In the previous section, we configured the model to simultaneously calculate the dispersion from a regular array of source locations, keeping the results independent of each other. Given that measurement data are available, it is possible to compute the performance statistics of each source location to determine the location with the best performance. If not continuing from the previous section, load the saved files matrix_control.txt and matrix_setup.txt.
- Start with the same model configuration as in the previous section, but instead of using a unit emission source term, set the rate back to a more realistic value so that the magnitude of the model predictions more closely match the measurements. We can use the known value of 67000 g/h. The issue here is to determine which release location gives the best fit with the measurements. Change the source term, save the changes, and then, as before, run the model from the Special Runs / Matrix menu tab.

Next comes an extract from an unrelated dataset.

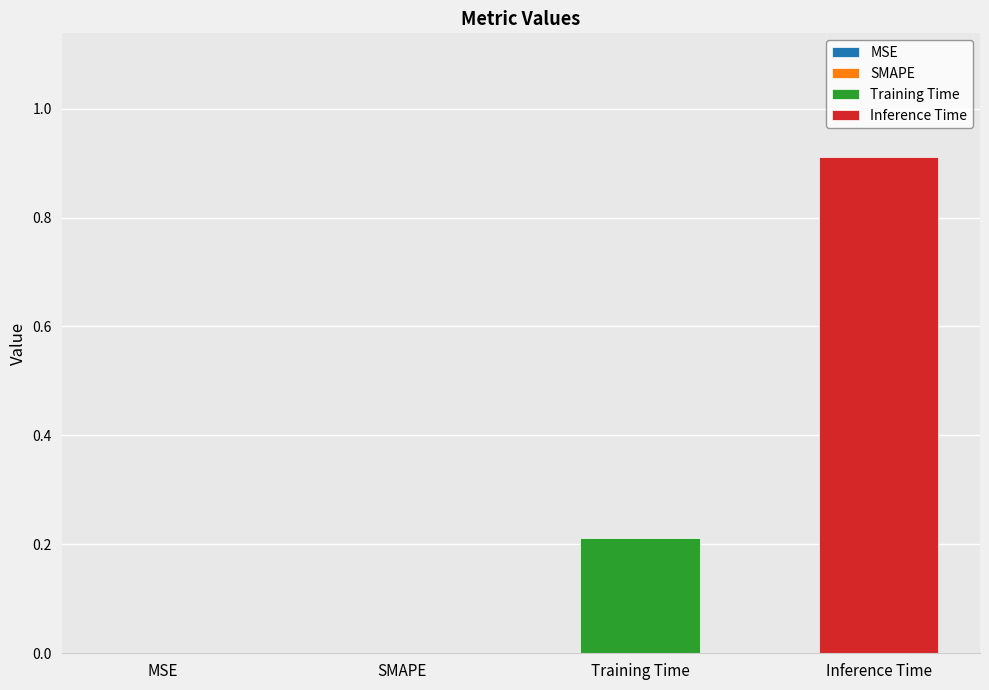

Rank the series by their maximum value, from highest to lowest.

Inference Time, Training Time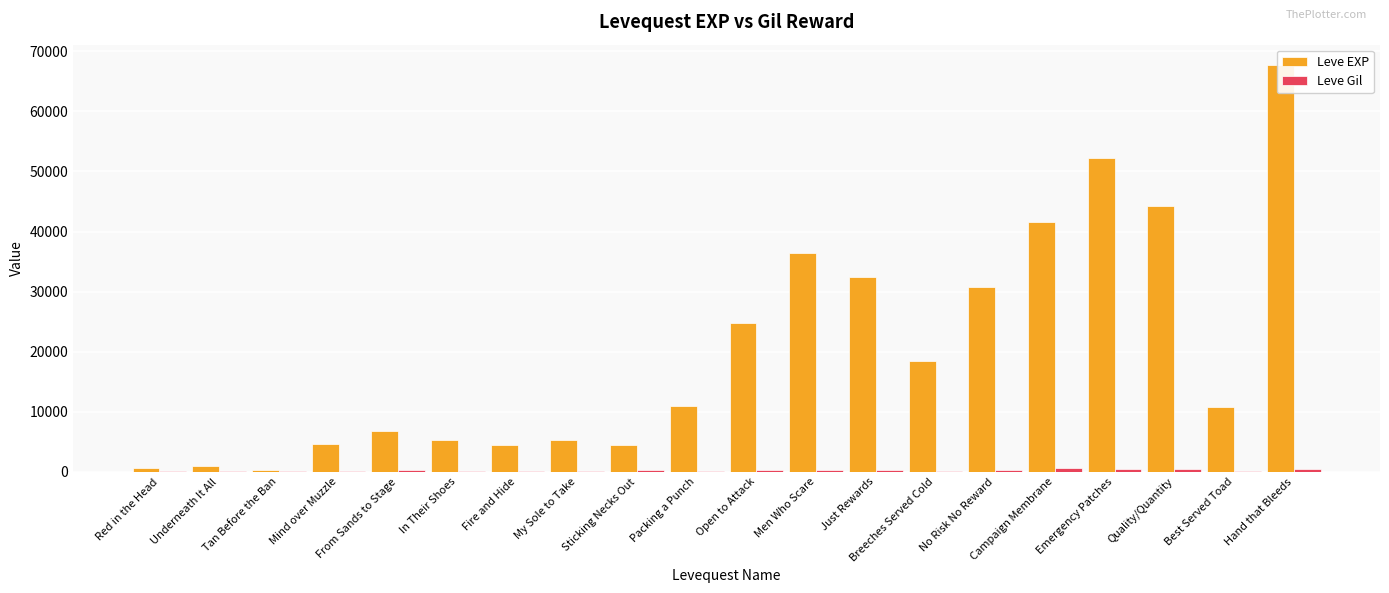

At which label does Leve EXP reach its minimum?

Tan Before the Ban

- When the run completes, press the Display / Source-Receptor / Stats menu tab to open the statistics menu. Define the measured data file (step 1) with the extracted 3-hour observations, set the units conversion factor to 1.0E+12. Edit the output file names if required, then press the Execute button of Step 4 to generate the statistics for each source location. This will take a little time as each source location is extracted from the binary output file and the results are accumulated in the statistical summary text file. When processing is completed, the termination message file will be displayed.
- Select the Corr radiobutton to output the correlation coefficient as the primary statistic for viewing. Press the Execute of Step 5 and the map of the correlation coefficient shows the highest value (0.94) is associated with the release location at N40.0 84.0W. See the output file sumstat.txt from Step 4 for all the statistical results associated with each release location. Other statistical metrics show a larger region of potential source locations.
In this example, we used the measurement data in conjunction with model simulations from multiple locations to determine which location provides the best fit with the measurements. In the next exercise, we will assume that we know the release location, but we will try to determine the time-varying emission rate.